We hope that these additions and amendments address the reviewers’ thoughts and suggestions. We provide a detailed point by point response (attached) and have highlighted the amendments within the submitted manuscript in yellow.

Author Response File: Author Response.docx

Reviewer 2 Report

This manuscript describes in great detail a study of children from smoking and nonsmoking home environments and their perception of physical activity.  The authors are thorough, but the steady reporting of percentages and ns belies the fact that the data come from small and potentially quite biased samples; there is no need to placate quantitative colleagues with extensive numbers when the often subtle qualitative differences between the two main groups are not statistically significant.  

Minor suggestions: 

p. 1 line 20 Fewer than instead of Less than.

p. 1 lines 39-40 Thus...region is a sentence fragment.  

p. 2 69 of which should perhaps be on which (=which there is less research on, not of)

p. 3. The authors describe study participants in some detail but do not say why they targeted 9-11 year-olds.

p. 3 participants were from only 4 schools of many approached, and 26.5% had the parental permission to proceed.  Thus the sample appears to have been biased from the start.

p. 5 section 2.5 Migration of data is a strengh of the paper, demonstrating how data were properly classified in smoking and non0-smoking home environments.

p. 5 lines 231-235.  The authors mention pen profiles and provide a couple of references, but they never summarize in a sentence or two what exactly pen profiles are.  Since, as the paper proceeds, the diagrams are labeled as pen profiles, readers can figure it out if they were previously unaware of the term.  The diagrams/pen profiles convey information succinctly, rendering some of the text superfluous or repetitive.

p. 11 lines 437-439: As noted above, the detail of listed themes is admirable, but this reviewer questions the value of representing such preciion when the sample seems so biased and the numbers are relatively small. Is this a case of qualtative methodologists having to prove themselves to quantitatively oriented colleagues?

- _Stored data_

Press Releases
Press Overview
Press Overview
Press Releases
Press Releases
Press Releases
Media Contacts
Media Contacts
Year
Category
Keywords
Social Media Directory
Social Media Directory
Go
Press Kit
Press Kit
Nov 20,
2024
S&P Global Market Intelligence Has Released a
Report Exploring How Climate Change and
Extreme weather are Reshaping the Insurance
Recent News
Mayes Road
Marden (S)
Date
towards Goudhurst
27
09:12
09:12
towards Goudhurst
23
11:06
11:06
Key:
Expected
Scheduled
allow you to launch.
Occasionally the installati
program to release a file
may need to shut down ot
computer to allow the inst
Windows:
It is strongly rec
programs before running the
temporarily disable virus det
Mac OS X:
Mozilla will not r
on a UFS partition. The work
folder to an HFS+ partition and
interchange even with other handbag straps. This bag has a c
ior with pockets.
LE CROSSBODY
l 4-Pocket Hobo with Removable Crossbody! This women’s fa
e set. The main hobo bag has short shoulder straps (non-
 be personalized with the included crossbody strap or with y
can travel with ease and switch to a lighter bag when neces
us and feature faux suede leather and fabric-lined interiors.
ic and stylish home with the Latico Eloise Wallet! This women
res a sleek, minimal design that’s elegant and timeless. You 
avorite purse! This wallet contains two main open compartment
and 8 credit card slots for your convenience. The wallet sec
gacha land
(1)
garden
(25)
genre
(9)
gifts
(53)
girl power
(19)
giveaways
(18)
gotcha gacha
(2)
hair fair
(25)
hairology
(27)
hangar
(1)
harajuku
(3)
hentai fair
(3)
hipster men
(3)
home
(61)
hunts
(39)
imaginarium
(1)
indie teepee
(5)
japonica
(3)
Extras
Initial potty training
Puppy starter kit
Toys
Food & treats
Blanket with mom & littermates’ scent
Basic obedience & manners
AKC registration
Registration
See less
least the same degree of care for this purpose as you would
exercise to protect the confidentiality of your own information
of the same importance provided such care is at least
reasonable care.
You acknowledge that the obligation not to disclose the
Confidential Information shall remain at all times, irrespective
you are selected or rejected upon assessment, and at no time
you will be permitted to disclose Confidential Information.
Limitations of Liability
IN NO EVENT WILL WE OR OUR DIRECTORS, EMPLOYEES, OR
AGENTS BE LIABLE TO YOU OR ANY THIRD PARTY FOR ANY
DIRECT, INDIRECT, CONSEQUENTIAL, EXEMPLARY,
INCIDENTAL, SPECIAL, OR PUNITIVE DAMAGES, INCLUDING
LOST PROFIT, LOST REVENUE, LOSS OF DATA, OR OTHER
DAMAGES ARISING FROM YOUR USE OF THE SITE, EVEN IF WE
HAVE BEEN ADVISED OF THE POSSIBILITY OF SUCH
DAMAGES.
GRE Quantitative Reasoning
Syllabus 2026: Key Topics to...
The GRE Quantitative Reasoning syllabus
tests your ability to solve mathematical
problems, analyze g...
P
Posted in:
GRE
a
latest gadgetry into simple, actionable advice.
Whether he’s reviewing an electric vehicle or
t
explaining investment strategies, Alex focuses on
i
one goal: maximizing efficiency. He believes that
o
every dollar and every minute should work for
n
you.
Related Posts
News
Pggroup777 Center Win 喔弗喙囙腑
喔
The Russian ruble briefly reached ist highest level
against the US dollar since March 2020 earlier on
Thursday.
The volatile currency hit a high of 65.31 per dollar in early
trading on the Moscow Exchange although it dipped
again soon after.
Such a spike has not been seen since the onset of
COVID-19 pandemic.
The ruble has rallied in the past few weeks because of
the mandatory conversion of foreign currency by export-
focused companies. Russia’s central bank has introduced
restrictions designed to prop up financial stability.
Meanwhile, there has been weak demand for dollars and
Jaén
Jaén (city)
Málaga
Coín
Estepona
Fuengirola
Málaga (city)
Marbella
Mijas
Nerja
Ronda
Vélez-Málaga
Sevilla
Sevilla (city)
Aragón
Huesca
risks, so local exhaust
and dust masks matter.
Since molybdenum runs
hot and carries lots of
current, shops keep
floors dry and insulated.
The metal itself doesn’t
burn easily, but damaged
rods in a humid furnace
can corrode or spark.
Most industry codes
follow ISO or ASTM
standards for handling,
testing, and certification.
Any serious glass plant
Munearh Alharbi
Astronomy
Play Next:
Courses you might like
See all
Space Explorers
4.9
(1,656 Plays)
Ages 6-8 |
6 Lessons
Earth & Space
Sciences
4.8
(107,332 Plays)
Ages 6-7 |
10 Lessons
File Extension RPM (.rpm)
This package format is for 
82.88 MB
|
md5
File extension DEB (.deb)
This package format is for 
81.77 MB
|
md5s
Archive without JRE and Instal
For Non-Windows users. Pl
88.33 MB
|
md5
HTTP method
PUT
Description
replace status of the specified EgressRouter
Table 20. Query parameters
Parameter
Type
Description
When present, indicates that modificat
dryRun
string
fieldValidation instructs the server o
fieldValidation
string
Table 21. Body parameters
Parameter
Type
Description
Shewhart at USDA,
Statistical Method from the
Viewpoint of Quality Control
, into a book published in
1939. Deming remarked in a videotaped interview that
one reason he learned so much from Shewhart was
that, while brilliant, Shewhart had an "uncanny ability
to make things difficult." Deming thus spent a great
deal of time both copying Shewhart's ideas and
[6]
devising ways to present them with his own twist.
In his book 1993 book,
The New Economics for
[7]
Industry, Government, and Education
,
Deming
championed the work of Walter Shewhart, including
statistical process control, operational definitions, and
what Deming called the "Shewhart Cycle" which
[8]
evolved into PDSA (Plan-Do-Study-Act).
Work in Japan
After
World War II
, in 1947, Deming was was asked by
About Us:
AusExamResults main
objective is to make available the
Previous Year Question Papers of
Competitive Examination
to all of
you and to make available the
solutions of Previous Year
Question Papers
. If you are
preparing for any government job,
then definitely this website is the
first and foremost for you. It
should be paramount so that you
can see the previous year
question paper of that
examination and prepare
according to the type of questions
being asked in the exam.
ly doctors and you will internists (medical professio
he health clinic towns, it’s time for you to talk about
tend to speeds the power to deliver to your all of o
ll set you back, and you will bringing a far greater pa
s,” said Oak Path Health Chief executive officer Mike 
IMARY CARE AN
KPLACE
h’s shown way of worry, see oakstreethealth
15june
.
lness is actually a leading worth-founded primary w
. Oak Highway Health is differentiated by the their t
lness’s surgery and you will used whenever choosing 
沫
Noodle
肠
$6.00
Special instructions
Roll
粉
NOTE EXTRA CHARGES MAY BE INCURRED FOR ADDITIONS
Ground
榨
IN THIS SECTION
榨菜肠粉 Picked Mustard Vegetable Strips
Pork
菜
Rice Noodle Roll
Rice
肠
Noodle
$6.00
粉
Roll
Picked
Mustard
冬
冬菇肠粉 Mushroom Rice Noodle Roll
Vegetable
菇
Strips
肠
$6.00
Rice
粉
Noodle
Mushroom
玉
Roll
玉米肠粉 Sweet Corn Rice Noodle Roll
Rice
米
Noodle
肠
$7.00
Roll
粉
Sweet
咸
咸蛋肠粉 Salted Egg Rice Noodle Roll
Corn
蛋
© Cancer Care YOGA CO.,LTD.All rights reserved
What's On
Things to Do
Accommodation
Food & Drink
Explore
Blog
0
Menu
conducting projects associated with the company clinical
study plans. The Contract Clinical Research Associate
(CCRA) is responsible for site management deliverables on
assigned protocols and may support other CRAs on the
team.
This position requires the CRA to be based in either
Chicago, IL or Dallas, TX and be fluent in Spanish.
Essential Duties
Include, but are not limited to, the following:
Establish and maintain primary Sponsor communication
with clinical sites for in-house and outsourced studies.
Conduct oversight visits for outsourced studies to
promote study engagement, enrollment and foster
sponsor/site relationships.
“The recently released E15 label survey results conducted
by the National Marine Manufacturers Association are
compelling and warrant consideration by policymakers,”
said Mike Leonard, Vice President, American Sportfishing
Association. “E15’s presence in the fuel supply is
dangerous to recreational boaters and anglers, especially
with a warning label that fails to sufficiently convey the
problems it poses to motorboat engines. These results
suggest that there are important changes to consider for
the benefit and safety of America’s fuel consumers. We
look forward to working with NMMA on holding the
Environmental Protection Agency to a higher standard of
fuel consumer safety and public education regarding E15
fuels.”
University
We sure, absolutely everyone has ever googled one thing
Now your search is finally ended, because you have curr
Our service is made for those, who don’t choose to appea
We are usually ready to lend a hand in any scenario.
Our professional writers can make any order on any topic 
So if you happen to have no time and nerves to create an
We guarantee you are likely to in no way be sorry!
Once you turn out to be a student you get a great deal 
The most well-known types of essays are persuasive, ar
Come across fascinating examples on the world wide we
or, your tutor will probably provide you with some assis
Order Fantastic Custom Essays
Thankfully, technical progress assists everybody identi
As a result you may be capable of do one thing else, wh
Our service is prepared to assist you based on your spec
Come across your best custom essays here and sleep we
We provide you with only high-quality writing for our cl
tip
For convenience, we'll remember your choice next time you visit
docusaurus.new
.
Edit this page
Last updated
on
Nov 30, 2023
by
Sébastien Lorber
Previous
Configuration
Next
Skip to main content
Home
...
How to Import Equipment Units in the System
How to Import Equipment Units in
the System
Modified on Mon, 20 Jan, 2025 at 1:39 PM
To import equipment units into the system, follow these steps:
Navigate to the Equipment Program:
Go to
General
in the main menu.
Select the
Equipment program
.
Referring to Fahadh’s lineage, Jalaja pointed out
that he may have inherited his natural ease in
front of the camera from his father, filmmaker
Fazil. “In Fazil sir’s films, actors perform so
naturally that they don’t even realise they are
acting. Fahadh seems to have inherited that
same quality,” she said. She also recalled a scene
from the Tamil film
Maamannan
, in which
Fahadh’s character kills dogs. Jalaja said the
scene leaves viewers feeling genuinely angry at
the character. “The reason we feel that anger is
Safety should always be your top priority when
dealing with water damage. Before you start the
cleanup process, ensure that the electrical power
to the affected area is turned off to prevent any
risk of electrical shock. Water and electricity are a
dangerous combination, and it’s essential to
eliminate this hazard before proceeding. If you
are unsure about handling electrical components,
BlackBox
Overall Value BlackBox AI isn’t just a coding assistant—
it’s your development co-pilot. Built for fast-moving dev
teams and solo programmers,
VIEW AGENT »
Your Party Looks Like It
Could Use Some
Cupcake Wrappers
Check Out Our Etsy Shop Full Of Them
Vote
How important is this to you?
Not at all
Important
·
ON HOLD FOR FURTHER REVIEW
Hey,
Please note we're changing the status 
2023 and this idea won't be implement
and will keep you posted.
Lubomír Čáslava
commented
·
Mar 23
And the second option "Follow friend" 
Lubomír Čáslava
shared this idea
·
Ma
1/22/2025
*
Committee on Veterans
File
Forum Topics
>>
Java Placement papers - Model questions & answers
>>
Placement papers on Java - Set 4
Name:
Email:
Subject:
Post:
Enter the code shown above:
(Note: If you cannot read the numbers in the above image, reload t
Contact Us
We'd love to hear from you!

- _What you should do_
In the reviewer report, list each distinct page number cited under the minor suggestions.

- _Finished task_
1, 2, 3, 5, 11